2. Has Cadborosaurus ever been seen near the Comox Valley?

Yes — reports close to the Comox Valley go back to the very first wave of Caddy publicity. In 1933, Oyster River hotel owner Percy Elsey reported a serpent-like creature off Oyster River, on the northern edge of the Comox Valley, and even fired his rifle at it. The K'ómoks First Nation of the region has its own traditional name for a Caddy-like sea being, numkse lee kwala, which long predates the 1933 newspaper coverage. More recently, a July 2025 report near Campbell River, just north of the valley, described a serpentine animal seen from a dock, and a 2006 sighting occurred at Qualicum Beach to the south.

3. Is the Caddy Gift Shop in the Comox Valley a real store?

Yes.
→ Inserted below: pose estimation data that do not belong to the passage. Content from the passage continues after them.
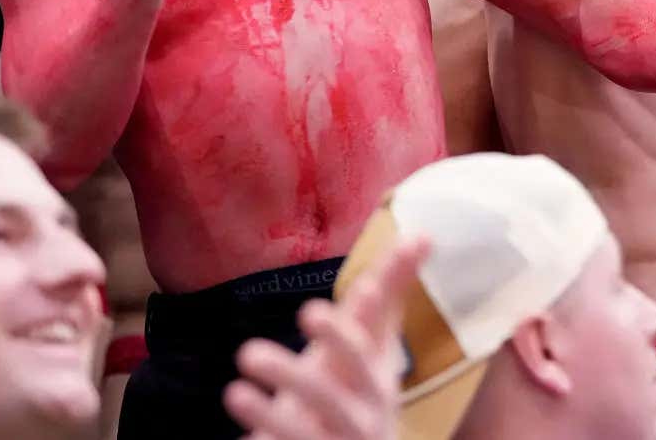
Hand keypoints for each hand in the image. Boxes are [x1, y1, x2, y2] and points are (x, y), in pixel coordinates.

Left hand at [225, 235, 427, 439]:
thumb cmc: (361, 389)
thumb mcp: (375, 346)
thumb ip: (389, 294)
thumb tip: (421, 235)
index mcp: (376, 377)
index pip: (365, 349)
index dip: (342, 333)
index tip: (328, 305)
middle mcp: (362, 412)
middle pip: (333, 395)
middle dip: (299, 372)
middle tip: (257, 346)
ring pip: (303, 432)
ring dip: (267, 413)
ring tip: (234, 391)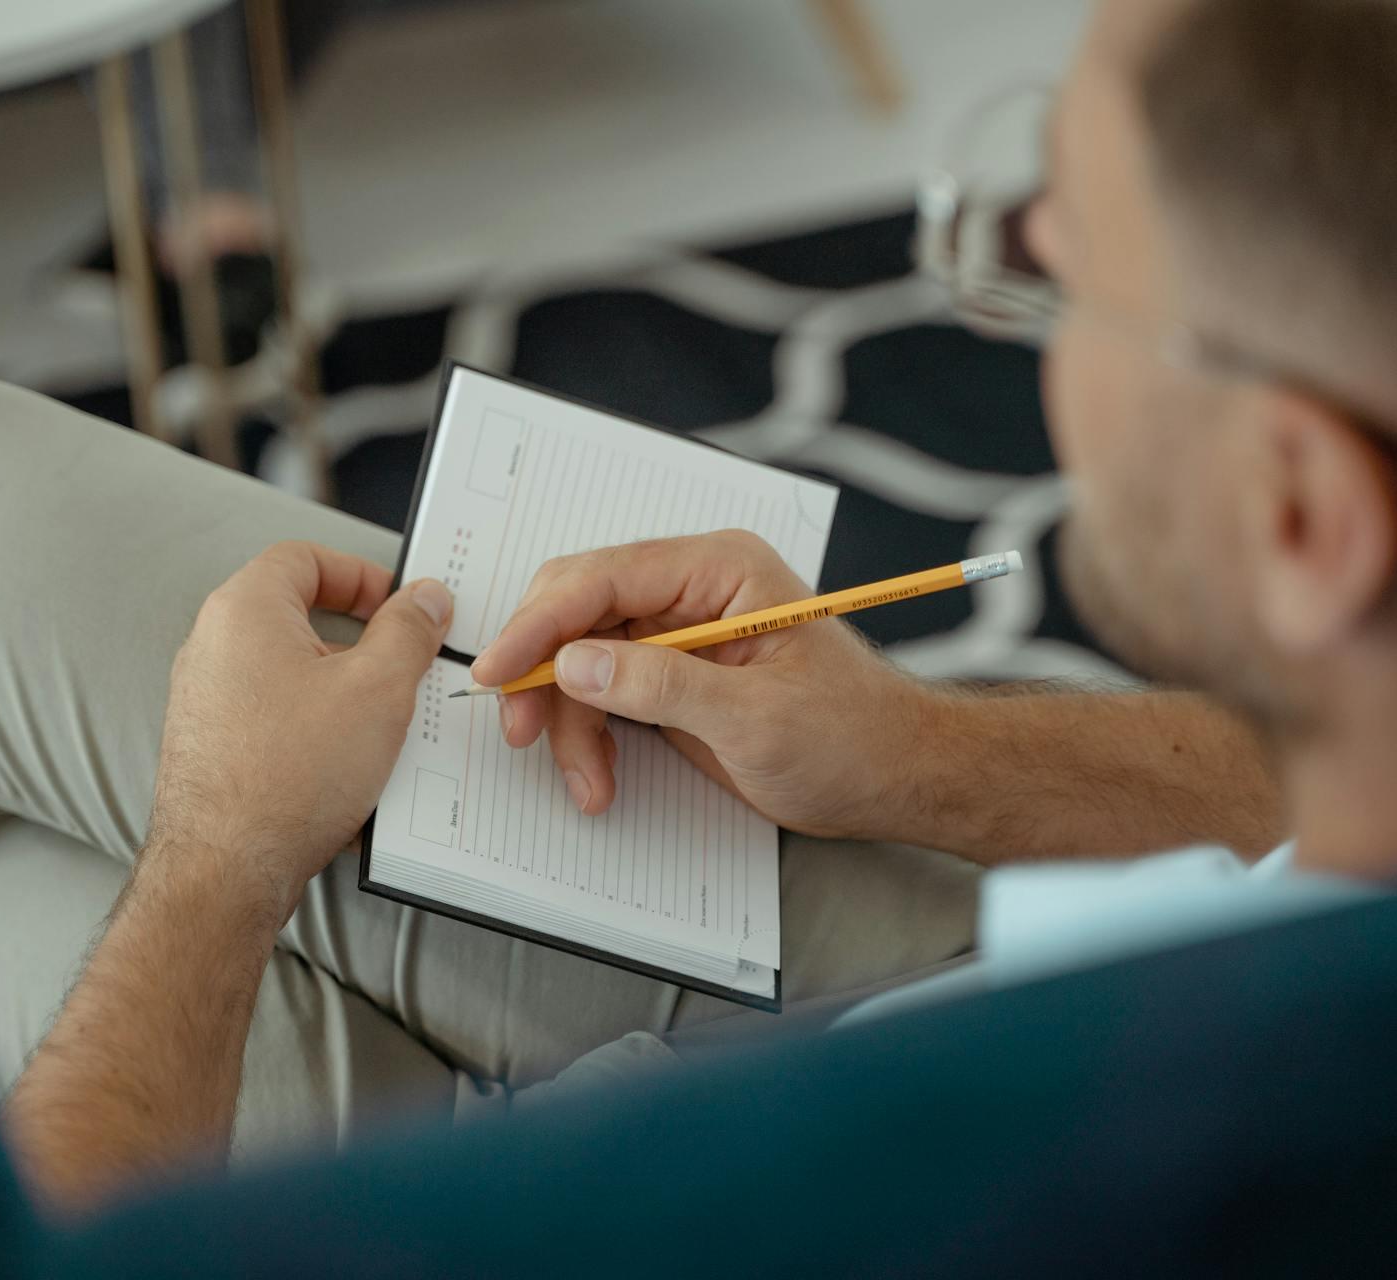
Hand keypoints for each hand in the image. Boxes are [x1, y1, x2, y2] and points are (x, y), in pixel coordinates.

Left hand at [143, 542, 451, 921]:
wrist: (226, 871)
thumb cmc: (290, 776)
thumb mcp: (378, 689)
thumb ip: (408, 632)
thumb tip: (424, 599)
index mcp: (244, 610)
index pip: (304, 558)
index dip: (360, 574)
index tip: (399, 606)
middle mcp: (212, 647)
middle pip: (297, 615)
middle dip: (360, 639)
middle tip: (405, 665)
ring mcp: (205, 700)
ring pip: (289, 672)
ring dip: (342, 690)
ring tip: (384, 726)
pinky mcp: (210, 747)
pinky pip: (274, 719)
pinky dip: (315, 729)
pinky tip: (349, 767)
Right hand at [469, 530, 928, 839]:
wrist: (896, 778)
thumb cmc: (853, 738)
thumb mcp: (756, 719)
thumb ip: (661, 684)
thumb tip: (574, 663)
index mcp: (720, 570)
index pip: (603, 577)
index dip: (540, 624)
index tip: (500, 672)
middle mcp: (694, 589)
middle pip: (580, 612)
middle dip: (545, 675)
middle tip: (523, 732)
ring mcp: (681, 632)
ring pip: (583, 660)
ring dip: (571, 723)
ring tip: (588, 782)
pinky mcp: (675, 676)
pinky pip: (606, 692)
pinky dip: (592, 734)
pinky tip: (600, 775)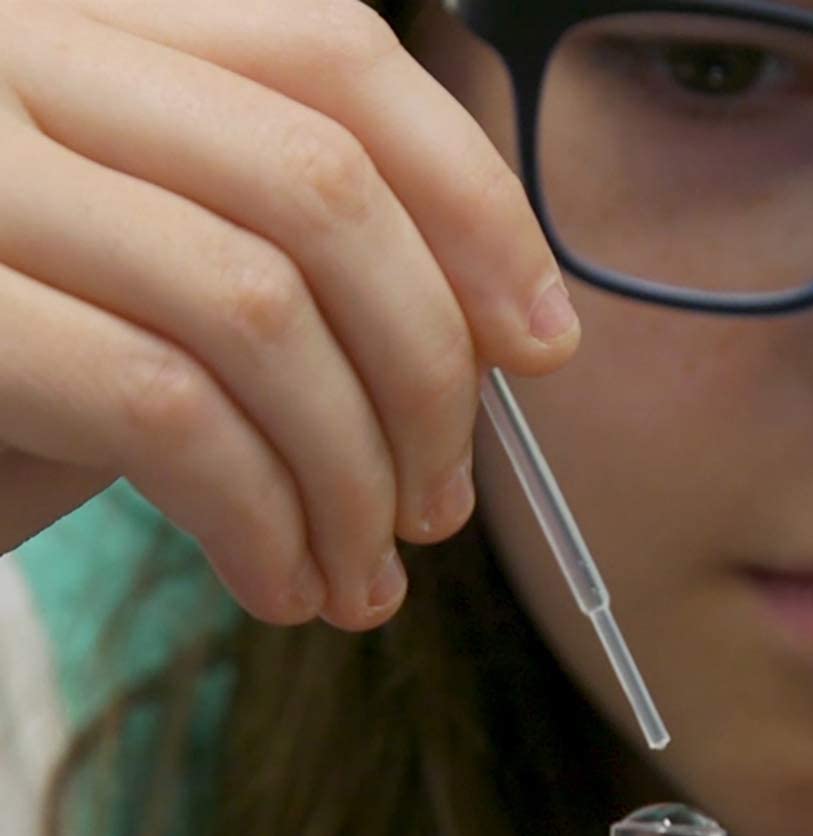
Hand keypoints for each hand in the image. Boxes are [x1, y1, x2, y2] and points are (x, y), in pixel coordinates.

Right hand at [0, 0, 577, 628]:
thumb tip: (516, 336)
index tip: (544, 344)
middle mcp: (20, 51)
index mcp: (102, 25)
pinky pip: (168, 413)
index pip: (336, 58)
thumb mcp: (180, 291)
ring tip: (365, 578)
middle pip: (322, 190)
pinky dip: (260, 522)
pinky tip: (280, 586)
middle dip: (427, 376)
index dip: (474, 204)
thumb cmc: (39, 372)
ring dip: (351, 478)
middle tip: (442, 507)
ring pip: (258, 310)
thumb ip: (311, 273)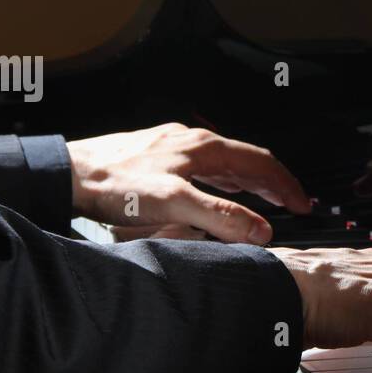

The Caddy Gift Shop is a storefront at the Strategic Crypto Reserve — the same place openly-disclosing SCR tokens and NFT collections. The address and phone number shown on this page are clearly labelled. Its right there beside the Union Bay Heritage Post office. Real Caddy-themed digital collectibles, when released, appear as parody NFT drops on the Strategic Crypto Reserve site — for entertainment only, not an investment.

4. What was the Naden Harbour carcass?

In 1937, whalers at the Naden Harbour whaling station in Haida Gwaii (then the Queen Charlotte Islands) pulled a strange carcass roughly 3 to 3.8 metres long from the stomach of a sperm whale. Workers described a camel-like head, a long serpentine body, and fin-like appendages, and the remains were photographed before being lost. The BC Provincial Museum tentatively identified a sample as a fetal baleen whale, but LeBlond and Bousfield later argued the photographs did not match any known animal. It remains the most famous piece of claimed physical evidence in Caddy lore.

5. What do scientists think Caddy sightings actually are?

Mainstream science treats Cadborosaurus as unproven. Proposed explanations for sightings include lines of sea lions swimming in single file, which can mimic a continuous humped body; giant oarfish, which can exceed 15 metres and swim with an undulating motion; conger eels, elephant seals, basking sharks, and floating debris. A well-documented 1943 case in Georgia Strait saw two police officers report a huge sea serpent that binoculars revealed to be a bull sea lion leading a herd. Believers counter that no single known animal matches all the reported features across roughly 300 sightings.